As part of a project many years in the making, the FDA announced today that only two of the 16 active ingredients found in some sunscreens are unequivocally safe. Two others, not currently for sale in this country, are off the list completely. As for the other 14—including two in heavy rotation, oxybenzone and avobenzone—the jury is still out.

Sunscreen that is approved for daily use is “generally recognized as safe and effective,” or GRASE, because the FDA loves a weird acronym. Many of the leading sunscreens on the market aren’t on the GRASE list, as the new report concludes. As the FDA puts it: “The public record does not contain sufficient data to support a positive GRASE determination” for cinoxate, dioxybenzone, ensulizole, homosalate, meradimate, octinoxate, octisalate, octocrylene, padimate O, sulisobenzone, oxybenzone, or avobenzone.

Before you shriek and fling your sunscreen across the room, keep in mind that this is a call for more information, not a ban. Mineral sunscreens containing zinc oxide and titanium dioxide are cleared for use, and are in many face and body sunscreens already. Chemical sunscreens remain a major question mark, but they aren’t officially flagged as harmful yet.

Part of the issue is that 10 of these active ingredients—all of those in question other than oxybenzone or avobenzone—have “significant gaps” in available data on the effects of regular human use.
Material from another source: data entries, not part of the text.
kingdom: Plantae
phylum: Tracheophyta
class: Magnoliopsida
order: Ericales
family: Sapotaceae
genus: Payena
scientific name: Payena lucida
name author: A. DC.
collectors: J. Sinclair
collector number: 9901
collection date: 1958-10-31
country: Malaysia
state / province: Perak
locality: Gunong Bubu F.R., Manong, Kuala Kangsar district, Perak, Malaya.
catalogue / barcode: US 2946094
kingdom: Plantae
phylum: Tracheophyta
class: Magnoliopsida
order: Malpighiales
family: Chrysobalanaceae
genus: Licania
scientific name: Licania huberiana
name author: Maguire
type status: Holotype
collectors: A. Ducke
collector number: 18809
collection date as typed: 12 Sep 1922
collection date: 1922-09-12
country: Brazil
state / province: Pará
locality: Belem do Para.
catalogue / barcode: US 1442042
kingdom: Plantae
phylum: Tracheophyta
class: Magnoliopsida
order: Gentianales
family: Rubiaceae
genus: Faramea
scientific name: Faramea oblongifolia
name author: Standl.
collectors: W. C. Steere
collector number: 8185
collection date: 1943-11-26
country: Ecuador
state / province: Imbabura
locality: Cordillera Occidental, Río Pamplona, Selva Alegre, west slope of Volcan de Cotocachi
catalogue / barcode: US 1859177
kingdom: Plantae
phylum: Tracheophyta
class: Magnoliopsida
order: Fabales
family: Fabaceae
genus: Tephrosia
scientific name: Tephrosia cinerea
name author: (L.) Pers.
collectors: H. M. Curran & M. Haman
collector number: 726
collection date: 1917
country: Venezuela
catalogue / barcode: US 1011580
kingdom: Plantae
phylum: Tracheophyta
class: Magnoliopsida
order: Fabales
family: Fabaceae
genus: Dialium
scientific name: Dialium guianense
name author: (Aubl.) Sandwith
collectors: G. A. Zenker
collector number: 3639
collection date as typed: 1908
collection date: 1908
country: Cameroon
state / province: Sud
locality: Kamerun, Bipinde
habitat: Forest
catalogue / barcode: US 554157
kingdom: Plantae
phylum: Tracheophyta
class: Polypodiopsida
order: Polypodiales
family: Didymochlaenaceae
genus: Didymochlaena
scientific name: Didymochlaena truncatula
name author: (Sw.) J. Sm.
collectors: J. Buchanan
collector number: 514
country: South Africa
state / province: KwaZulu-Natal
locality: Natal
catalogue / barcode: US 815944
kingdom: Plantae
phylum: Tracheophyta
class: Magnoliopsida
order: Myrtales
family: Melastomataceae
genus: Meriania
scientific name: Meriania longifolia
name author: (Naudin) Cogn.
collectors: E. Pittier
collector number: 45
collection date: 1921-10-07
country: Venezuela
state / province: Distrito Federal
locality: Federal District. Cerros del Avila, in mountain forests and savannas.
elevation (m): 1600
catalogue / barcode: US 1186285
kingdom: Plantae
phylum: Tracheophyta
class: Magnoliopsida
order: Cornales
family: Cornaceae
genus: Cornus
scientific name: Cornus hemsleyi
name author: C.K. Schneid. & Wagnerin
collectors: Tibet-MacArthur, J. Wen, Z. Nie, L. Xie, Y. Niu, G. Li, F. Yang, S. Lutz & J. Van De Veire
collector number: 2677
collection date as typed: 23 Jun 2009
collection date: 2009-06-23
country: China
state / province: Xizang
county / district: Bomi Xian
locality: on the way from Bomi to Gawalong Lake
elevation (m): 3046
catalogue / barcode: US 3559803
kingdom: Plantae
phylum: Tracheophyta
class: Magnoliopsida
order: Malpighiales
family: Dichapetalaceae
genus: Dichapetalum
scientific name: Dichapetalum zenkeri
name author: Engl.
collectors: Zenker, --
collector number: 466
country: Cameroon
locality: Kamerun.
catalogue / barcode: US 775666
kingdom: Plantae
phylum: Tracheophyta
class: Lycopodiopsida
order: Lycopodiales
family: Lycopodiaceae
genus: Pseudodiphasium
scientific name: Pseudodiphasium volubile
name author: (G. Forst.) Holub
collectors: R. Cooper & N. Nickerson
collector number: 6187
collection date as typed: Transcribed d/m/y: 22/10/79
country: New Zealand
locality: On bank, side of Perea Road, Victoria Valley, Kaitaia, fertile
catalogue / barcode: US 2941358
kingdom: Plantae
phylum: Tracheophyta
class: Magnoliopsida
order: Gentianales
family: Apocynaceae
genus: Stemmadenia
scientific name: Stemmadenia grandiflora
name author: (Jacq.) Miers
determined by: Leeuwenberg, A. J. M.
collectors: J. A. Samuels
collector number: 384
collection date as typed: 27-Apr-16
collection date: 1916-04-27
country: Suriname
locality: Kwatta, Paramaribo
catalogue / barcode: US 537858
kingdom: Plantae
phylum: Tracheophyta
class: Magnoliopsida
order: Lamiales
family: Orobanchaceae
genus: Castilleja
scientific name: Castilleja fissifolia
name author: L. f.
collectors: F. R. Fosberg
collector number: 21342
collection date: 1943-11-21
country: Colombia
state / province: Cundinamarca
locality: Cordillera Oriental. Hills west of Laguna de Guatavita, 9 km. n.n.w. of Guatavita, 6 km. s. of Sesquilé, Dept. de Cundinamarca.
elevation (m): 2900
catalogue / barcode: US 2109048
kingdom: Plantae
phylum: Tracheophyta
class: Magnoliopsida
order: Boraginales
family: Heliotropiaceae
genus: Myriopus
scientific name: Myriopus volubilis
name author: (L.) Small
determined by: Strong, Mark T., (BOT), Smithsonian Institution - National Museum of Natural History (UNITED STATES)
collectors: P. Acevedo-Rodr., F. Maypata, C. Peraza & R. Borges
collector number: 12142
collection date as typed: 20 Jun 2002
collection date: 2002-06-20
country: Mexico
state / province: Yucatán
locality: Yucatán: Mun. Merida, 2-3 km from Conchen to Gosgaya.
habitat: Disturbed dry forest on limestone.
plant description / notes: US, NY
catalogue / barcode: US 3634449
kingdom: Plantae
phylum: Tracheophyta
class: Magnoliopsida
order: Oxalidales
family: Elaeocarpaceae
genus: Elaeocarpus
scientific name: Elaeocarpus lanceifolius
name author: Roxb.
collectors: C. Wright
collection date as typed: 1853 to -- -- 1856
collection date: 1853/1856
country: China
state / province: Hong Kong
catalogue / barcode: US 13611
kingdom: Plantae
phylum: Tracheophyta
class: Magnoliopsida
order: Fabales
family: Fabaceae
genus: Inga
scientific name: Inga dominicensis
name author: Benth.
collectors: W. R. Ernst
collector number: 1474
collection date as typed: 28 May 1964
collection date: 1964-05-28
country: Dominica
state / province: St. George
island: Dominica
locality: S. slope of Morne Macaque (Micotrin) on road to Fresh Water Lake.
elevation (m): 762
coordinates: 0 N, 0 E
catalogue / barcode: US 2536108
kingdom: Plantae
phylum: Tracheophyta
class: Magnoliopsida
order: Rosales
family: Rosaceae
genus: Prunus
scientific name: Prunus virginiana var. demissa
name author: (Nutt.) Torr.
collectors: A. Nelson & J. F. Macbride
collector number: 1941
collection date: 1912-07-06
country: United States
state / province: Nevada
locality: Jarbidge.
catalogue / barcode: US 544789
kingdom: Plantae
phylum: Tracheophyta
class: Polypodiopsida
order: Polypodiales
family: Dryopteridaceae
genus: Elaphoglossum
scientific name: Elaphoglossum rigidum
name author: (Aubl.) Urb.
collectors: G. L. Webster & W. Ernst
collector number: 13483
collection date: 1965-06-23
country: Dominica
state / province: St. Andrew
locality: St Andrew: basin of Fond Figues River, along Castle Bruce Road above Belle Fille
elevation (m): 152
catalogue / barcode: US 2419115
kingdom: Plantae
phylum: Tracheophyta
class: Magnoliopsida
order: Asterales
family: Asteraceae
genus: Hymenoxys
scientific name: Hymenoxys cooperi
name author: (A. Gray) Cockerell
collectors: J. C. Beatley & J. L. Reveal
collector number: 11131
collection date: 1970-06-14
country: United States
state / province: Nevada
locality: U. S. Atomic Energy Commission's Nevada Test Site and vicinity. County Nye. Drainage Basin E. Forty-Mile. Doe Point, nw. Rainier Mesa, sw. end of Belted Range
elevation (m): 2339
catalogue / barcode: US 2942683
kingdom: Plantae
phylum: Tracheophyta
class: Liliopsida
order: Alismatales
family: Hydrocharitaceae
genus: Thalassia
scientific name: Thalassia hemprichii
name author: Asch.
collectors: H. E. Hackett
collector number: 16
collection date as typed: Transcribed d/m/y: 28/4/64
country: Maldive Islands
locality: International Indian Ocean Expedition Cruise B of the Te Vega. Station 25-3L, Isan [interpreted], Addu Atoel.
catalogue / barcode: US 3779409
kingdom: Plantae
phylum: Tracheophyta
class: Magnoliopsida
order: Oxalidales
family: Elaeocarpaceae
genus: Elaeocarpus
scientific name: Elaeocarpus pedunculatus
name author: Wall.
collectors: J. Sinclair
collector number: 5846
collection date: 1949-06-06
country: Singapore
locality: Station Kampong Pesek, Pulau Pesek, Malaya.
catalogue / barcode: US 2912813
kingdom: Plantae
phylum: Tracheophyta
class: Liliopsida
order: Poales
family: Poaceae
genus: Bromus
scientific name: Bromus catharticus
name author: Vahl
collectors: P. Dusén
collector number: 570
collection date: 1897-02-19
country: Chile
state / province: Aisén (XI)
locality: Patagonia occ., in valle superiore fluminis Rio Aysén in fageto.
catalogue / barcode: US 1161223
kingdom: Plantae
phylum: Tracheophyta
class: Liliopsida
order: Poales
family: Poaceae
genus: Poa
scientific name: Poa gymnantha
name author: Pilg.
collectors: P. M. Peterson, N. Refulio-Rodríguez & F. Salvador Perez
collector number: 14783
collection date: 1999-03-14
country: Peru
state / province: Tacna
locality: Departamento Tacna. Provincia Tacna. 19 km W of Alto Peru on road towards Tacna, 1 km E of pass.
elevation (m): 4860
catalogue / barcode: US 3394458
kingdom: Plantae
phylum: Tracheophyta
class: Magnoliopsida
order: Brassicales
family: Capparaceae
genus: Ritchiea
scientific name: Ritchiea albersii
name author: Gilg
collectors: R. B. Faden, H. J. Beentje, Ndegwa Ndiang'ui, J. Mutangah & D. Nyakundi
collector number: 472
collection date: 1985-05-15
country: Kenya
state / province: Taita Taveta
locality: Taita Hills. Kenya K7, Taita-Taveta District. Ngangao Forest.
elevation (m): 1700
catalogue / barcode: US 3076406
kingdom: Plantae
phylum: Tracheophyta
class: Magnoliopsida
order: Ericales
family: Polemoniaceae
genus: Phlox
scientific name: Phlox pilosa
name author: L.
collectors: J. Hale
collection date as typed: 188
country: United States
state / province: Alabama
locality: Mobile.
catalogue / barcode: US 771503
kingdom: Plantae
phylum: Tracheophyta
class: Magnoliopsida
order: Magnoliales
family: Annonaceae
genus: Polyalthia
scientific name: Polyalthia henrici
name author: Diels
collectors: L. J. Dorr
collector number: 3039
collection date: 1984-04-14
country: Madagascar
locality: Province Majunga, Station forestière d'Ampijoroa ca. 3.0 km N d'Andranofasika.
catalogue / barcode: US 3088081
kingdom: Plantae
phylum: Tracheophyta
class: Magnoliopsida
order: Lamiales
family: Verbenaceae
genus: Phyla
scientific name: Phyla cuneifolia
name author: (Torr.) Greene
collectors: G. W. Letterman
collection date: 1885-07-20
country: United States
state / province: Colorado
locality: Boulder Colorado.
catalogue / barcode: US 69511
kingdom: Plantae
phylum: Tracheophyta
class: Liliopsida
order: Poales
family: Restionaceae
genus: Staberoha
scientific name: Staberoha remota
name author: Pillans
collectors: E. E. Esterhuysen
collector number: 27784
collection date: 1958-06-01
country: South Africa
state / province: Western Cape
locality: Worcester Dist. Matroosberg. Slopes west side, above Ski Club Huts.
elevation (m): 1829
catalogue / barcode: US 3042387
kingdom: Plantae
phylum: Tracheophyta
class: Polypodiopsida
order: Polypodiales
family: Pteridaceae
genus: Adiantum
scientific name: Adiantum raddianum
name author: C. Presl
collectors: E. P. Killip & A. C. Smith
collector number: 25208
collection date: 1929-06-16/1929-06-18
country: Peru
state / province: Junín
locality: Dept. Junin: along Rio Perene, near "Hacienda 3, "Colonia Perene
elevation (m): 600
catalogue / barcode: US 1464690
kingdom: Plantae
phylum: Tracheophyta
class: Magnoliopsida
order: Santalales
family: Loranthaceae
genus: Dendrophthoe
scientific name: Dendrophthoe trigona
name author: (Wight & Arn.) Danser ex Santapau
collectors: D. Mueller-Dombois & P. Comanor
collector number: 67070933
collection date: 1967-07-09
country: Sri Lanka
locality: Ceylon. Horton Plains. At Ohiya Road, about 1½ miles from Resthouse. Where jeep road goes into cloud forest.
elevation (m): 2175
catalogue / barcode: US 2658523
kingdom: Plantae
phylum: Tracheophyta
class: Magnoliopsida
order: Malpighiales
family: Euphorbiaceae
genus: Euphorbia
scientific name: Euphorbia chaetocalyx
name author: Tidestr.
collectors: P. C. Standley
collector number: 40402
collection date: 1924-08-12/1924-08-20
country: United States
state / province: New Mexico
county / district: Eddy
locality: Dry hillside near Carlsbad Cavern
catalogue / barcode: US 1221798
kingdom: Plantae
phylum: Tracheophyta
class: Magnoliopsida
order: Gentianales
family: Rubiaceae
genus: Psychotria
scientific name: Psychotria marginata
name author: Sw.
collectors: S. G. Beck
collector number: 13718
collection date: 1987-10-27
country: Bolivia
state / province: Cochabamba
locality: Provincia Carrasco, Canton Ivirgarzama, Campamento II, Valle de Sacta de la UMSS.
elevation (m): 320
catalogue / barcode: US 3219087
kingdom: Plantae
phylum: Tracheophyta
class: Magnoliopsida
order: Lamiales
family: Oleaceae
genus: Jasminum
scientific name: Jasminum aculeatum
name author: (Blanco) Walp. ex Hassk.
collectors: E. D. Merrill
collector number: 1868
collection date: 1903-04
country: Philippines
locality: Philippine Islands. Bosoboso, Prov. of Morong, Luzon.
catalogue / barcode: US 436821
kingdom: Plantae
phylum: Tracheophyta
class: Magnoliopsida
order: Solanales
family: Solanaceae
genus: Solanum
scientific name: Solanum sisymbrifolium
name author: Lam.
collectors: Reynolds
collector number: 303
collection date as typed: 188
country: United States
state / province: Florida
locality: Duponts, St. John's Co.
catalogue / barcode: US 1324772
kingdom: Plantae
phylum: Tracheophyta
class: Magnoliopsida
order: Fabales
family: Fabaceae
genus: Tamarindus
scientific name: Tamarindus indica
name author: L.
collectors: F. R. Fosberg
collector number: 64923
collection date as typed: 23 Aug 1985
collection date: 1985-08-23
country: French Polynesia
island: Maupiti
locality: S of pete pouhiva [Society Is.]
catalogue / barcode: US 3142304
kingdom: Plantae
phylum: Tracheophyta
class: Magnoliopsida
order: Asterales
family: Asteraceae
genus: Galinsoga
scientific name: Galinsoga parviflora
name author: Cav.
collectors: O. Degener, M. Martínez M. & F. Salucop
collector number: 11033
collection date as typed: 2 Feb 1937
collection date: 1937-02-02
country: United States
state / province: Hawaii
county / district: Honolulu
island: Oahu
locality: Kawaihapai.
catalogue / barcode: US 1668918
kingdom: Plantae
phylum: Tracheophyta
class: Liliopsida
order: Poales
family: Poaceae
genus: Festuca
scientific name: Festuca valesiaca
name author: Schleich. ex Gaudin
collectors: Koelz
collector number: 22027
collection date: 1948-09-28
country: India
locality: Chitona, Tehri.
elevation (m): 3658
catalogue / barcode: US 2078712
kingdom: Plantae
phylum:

Only three (homosalate, octinoxate, and octisalate) “appear to have been evaluated in human absorption studies” at all, the FDA reports, and those studies had “significant limitations.”

For oxybenzone and avobenzone, plenty more data is on hand, but it isn’t particularly flattering. Studies show oxybenzone is “absorbed through the skin to a greater extent than previously understood,” and can be found in the breast milk, amniotic fluid, urine, and blood plasma of regular oxybenzone users, the FDA finds. Similarly, there’s a “potential for transdermal absorption of avobenzone,” according to the FDA.

This is hardly the first time chemical sunscreens have been called out for their potentially troubling side effects. “There is an abundance of concern surrounding chemical sunscreens,” Hillary Peterson, president and founder of natural skin-care brand True Botanicals, told Coveteur last May.

If you’re concerned about potential endocrine disruption and other issues, just stick with mineral sunscreen for now. Chemicals in sunscreen “can be harmful to the environment and can be endocrine disruptors when applied in large amounts,” dermatologist Dr. Dendy Engelman told Coveteur last year. “I recommend physical blockers [like] zinc oxide and titanium dioxide in order to avoid the potential harm that chemical sunscreen ingredients can cause.”

The new proposed regulations also up the max sunscreen rating in this country from SPF 50+ to SPF 60+, and sunscreens with a value of SPF 15 or higher must provide broad-spectrum protection. As the SPF rises, the magnitude of protection against UVA radiation will also need to increase. Furthermore, the FDA nixed sunscreens combined with insect repellents as GRASE, so if anyone was into that kind of thing, it’s time to kiss your two-in-one goodbye.

As the FDA looks more closely at these major players in the sunscreen industry, you can bet we’ll hear more as they review a wider swath of studies and others are performed. In the meantime, don’t fret too much—and swap out your avobenzones for some zinc oxides if you’re concerned.